── Records to use ──

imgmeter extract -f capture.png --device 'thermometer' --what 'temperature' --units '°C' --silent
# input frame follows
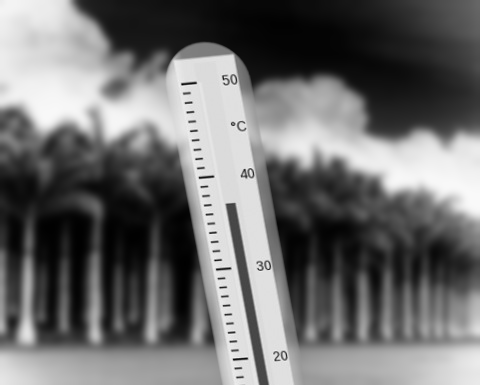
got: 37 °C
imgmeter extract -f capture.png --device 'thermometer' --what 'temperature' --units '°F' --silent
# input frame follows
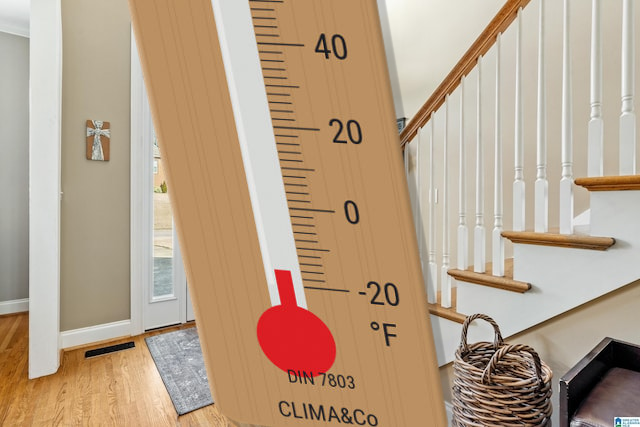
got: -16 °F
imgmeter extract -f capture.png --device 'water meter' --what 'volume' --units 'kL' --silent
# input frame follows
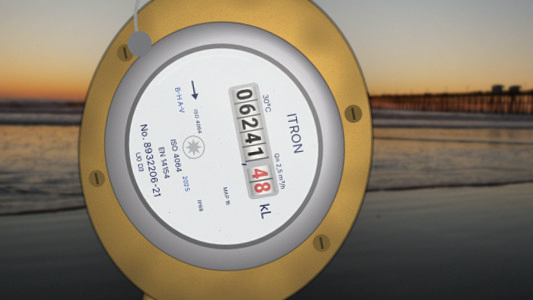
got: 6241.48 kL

───

[What is being asked]:
How many of the lines above contain the string "silent"? Give only the number.

[Solution]:
3